- _抜粋_
----------

私的な話になりますが、この度車を乗り換えました。
キャデラックSRXクロスオーバー、に。
アメリカン・フルサイズV8の最後のモデルと言われたDTSからの乗り換えです。
ここでは新たに愛車となったキャデラックSRX・クロスオーバーの試乗レビューを記載します。
キャデラックSRX・クロスオーバー
型落ちを感じさせない外観
初代SRXが4,6リッターノーススターを積んでいたのに対し、この2代目キャデラックSRXクロスオーバーは日本に正規輸入されていたモデルだと3,0リッターの1本のみ。
エンジンもさることながら、ボディもかなりのダウンサイジングを行ったモデルです。
スペックは全長4855x幅1910x高さ1690
これに3.0リットルのエンジンと6速ATを組み合わせ、269hp、30.8kgというスペック。

----------

- _表示情報_
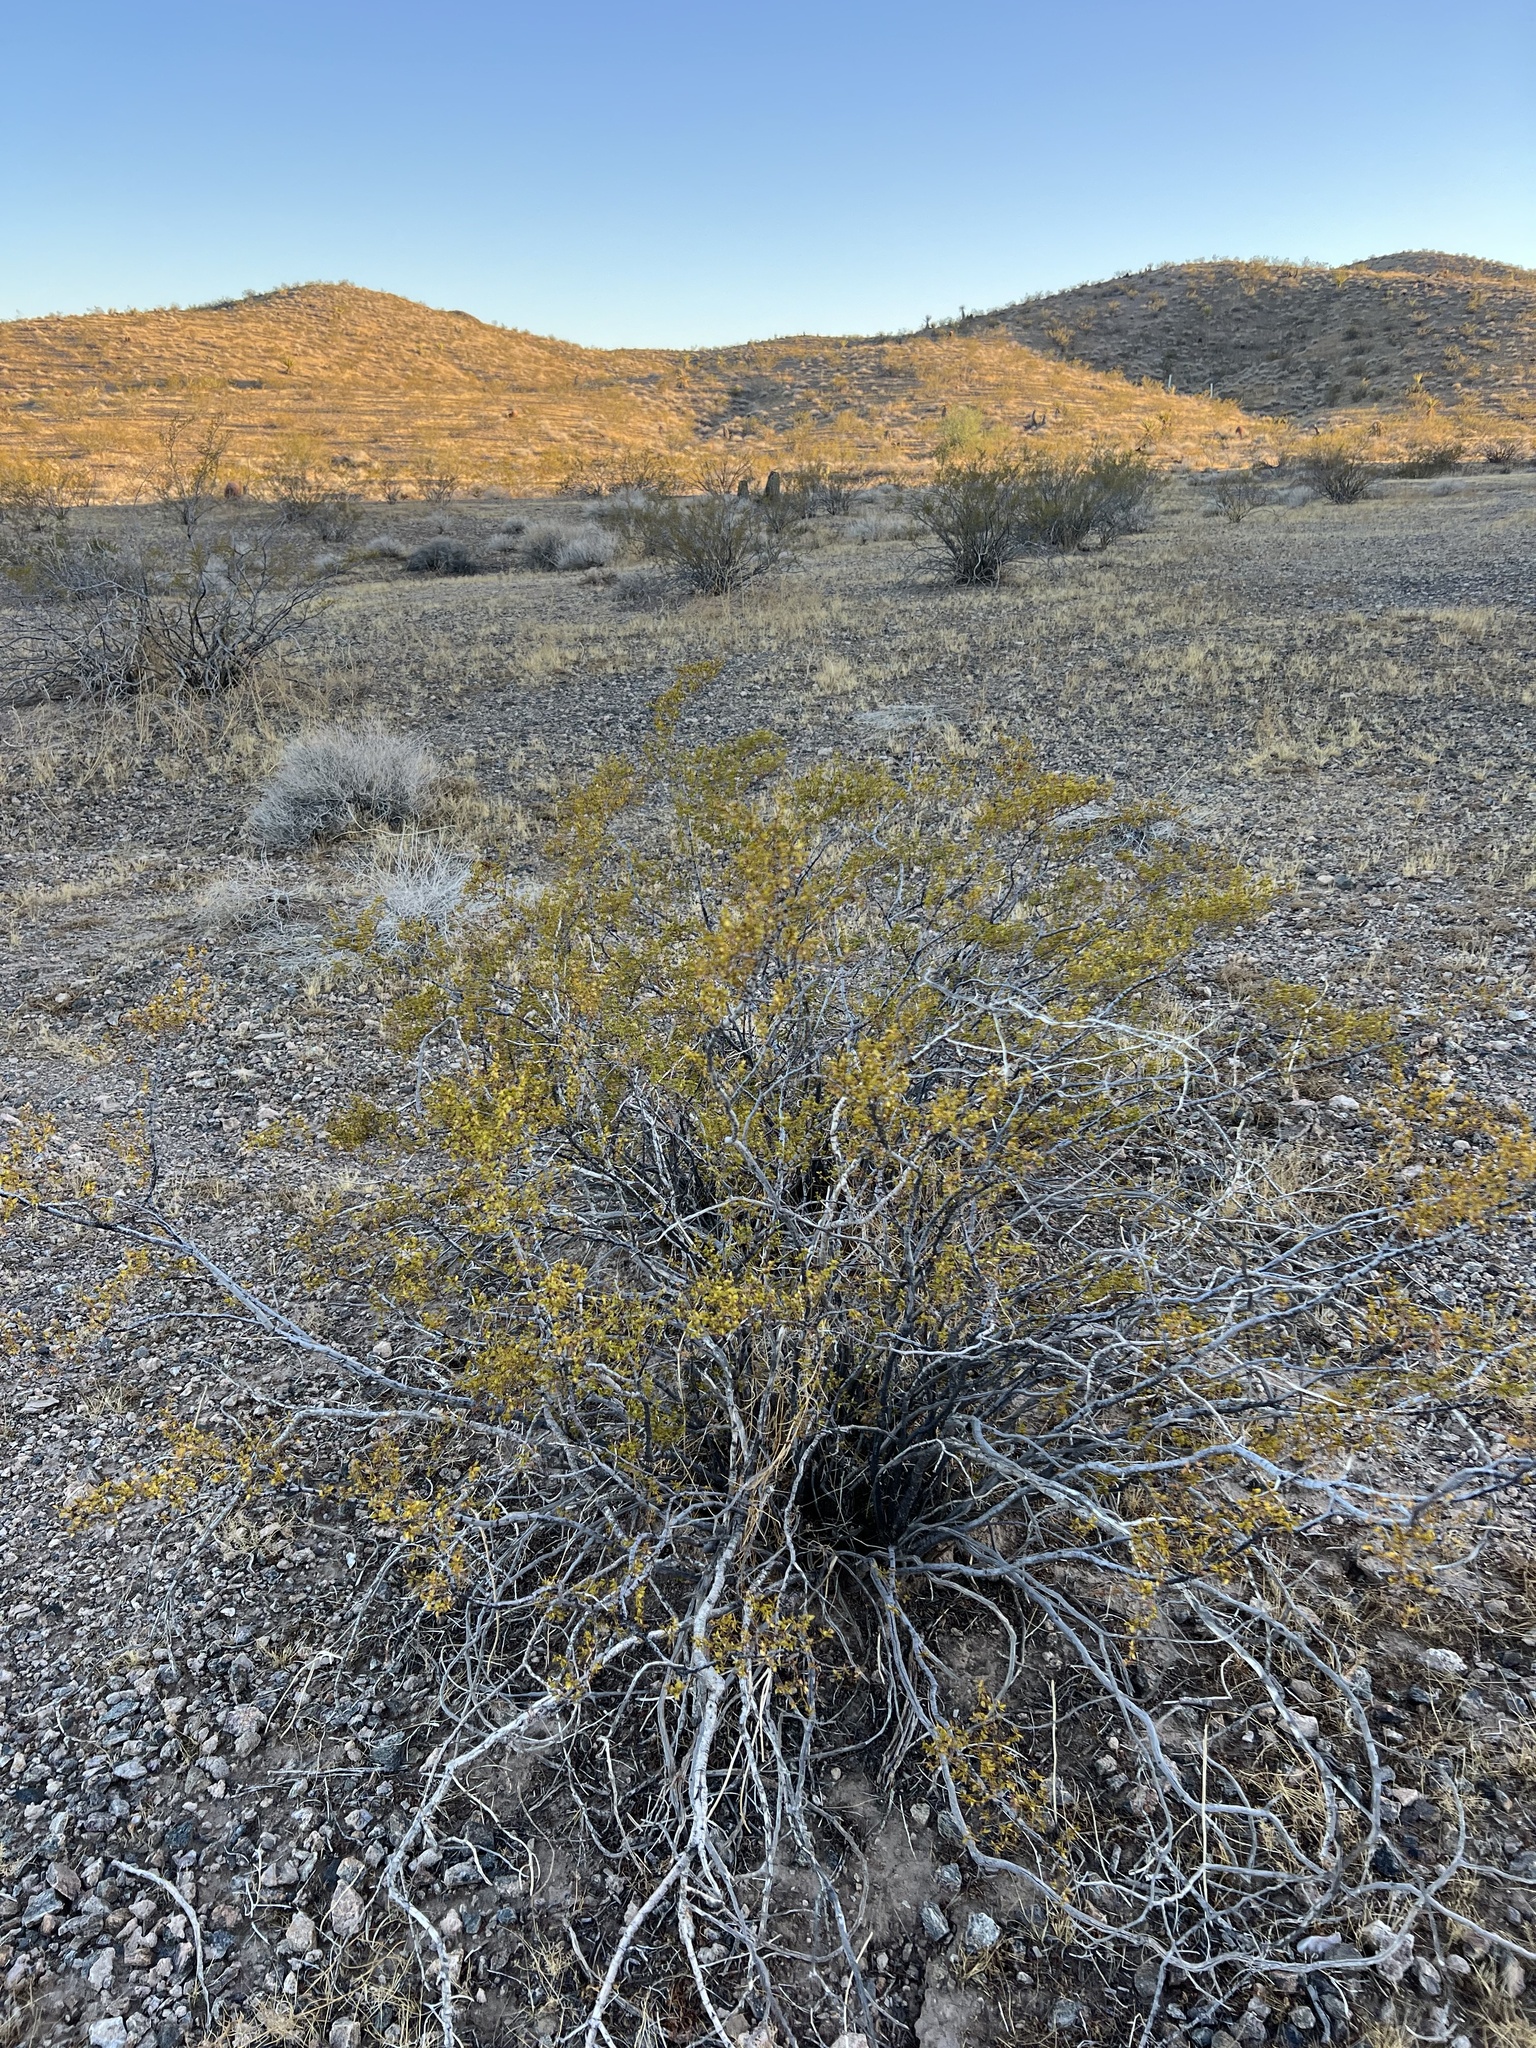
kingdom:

----------

- _設問_
抜粋のうち「私的な話になりますが、この度車を乗り換えました。」で始まり「エンジンもさることながら、ボディもかなりのダウンサイジングを行ったモデルです。」まで続く部分を、一字も変えずにそのまま書き写しなさい。

- _解答_
私的な話になりますが、この度車を乗り換えました。
キャデラックSRXクロスオーバー、に。
アメリカン・フルサイズV8の最後のモデルと言われたDTSからの乗り換えです。
ここでは新たに愛車となったキャデラックSRX・クロスオーバーの試乗レビューを記載します。
キャデラックSRX・クロスオーバー
型落ちを感じさせない外観
初代SRXが4,6リッターノーススターを積んでいたのに対し、この2代目キャデラックSRXクロスオーバーは日本に正規輸入されていたモデルだと3,0リッターの1本のみ。
エンジンもさることながら、ボディもかなりのダウンサイジングを行ったモデルです。